▶ _WORK ORDER_
Update the listing below so that each "MultiFuzz" becomes "AgentFuzz", keeping every other part the same.

▶ _AVAILABLE DATA_

◆ ◆ ◆ ◆ ◆

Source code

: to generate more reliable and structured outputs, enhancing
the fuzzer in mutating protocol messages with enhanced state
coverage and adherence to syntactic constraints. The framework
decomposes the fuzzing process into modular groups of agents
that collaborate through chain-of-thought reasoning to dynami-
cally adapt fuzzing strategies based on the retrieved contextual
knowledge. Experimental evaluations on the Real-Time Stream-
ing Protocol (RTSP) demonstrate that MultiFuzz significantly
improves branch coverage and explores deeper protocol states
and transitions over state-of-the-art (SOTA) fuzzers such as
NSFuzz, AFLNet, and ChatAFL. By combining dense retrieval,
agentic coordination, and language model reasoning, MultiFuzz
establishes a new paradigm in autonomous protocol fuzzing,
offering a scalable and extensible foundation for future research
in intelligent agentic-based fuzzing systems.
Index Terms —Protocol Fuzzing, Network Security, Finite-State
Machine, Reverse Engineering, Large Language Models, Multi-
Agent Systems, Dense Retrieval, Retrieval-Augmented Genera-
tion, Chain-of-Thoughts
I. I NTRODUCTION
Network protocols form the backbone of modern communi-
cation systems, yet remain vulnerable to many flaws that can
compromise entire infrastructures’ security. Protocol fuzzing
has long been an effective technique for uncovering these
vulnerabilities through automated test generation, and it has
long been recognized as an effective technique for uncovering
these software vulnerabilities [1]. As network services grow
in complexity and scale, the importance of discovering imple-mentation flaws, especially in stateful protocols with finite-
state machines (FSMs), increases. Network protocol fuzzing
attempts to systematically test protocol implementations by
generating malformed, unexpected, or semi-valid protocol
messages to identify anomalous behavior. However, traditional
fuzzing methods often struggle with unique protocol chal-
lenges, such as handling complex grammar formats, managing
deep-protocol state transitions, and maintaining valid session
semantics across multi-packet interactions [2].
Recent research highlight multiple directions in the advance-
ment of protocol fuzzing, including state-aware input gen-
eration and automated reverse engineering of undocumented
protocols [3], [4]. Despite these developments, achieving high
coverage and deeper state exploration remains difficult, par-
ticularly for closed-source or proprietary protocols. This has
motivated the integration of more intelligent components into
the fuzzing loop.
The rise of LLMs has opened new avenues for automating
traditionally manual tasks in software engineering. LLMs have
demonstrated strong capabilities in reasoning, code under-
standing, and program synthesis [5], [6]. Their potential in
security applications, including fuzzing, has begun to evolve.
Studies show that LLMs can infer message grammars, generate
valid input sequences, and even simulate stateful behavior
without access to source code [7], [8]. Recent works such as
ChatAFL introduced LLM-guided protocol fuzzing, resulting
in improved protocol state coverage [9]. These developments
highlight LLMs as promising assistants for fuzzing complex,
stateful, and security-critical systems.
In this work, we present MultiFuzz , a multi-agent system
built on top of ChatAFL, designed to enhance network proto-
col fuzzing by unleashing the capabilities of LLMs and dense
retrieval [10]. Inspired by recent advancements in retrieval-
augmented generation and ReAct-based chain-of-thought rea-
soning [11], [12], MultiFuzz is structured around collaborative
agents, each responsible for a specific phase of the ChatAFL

◆ ◆ ◆ ◆ ◆

▶ _ANSWER TO THIS PROBLEM_
Source code

: to generate more reliable and structured outputs, enhancing
the fuzzer in mutating protocol messages with enhanced state
coverage and adherence to syntactic constraints. The framework
decomposes the fuzzing process into modular groups of agents
that collaborate through chain-of-thought reasoning to dynami-
cally adapt fuzzing strategies based on the retrieved contextual
knowledge. Experimental evaluations on the Real-Time Stream-
ing Protocol (RTSP) demonstrate that AgentFuzz significantly
improves branch coverage and explores deeper protocol states
and transitions over state-of-the-art (SOTA) fuzzers such as
NSFuzz, AFLNet, and ChatAFL. By combining dense retrieval,
agentic coordination, and language model reasoning, AgentFuzz
establishes a new paradigm in autonomous protocol fuzzing,
offering a scalable and extensible foundation for future research
in intelligent agentic-based fuzzing systems.
Index Terms —Protocol Fuzzing, Network Security, Finite-State
Machine, Reverse Engineering, Large Language Models, Multi-
Agent Systems, Dense Retrieval, Retrieval-Augmented Genera-
tion, Chain-of-Thoughts
I. I NTRODUCTION
Network protocols form the backbone of modern communi-
cation systems, yet remain vulnerable to many flaws that can
compromise entire infrastructures’ security. Protocol fuzzing
has long been an effective technique for uncovering these
vulnerabilities through automated test generation, and it has
long been recognized as an effective technique for uncovering
these software vulnerabilities [1]. As network services grow
in complexity and scale, the importance of discovering imple-mentation flaws, especially in stateful protocols with finite-
state machines (FSMs), increases. Network protocol fuzzing
attempts to systematically test protocol implementations by
generating malformed, unexpected, or semi-valid protocol
messages to identify anomalous behavior. However, traditional
fuzzing methods often struggle with unique protocol chal-
lenges, such as handling complex grammar formats, managing
deep-protocol state transitions, and maintaining valid session
semantics across multi-packet interactions [2].
Recent research highlight multiple directions in the advance-
ment of protocol fuzzing, including state-aware input gen-
eration and automated reverse engineering of undocumented
protocols [3], [4]. Despite these developments, achieving high
coverage and deeper state exploration remains difficult, par-
ticularly for closed-source or proprietary protocols. This has
motivated the integration of more intelligent components into
the fuzzing loop.
The rise of LLMs has opened new avenues for automating
traditionally manual tasks in software engineering. LLMs have
demonstrated strong capabilities in reasoning, code under-
standing, and program synthesis [5], [6]. Their potential in
security applications, including fuzzing, has begun to evolve.
Studies show that LLMs can infer message grammars, generate
valid input sequences, and even simulate stateful behavior
without access to source code [7], [8]. Recent works such as
ChatAFL introduced LLM-guided protocol fuzzing, resulting
in improved protocol state coverage [9]. These developments
highlight LLMs as promising assistants for fuzzing complex,
stateful, and security-critical systems.
In this work, we present AgentFuzz , a multi-agent system
built on top of ChatAFL, designed to enhance network proto-
col fuzzing by unleashing the capabilities of LLMs and dense
retrieval [10]. Inspired by recent advancements in retrieval-
augmented generation and ReAct-based chain-of-thought rea-
soning [11], [12], AgentFuzz is structured around collaborative
agents, each responsible for a specific phase of the ChatAFL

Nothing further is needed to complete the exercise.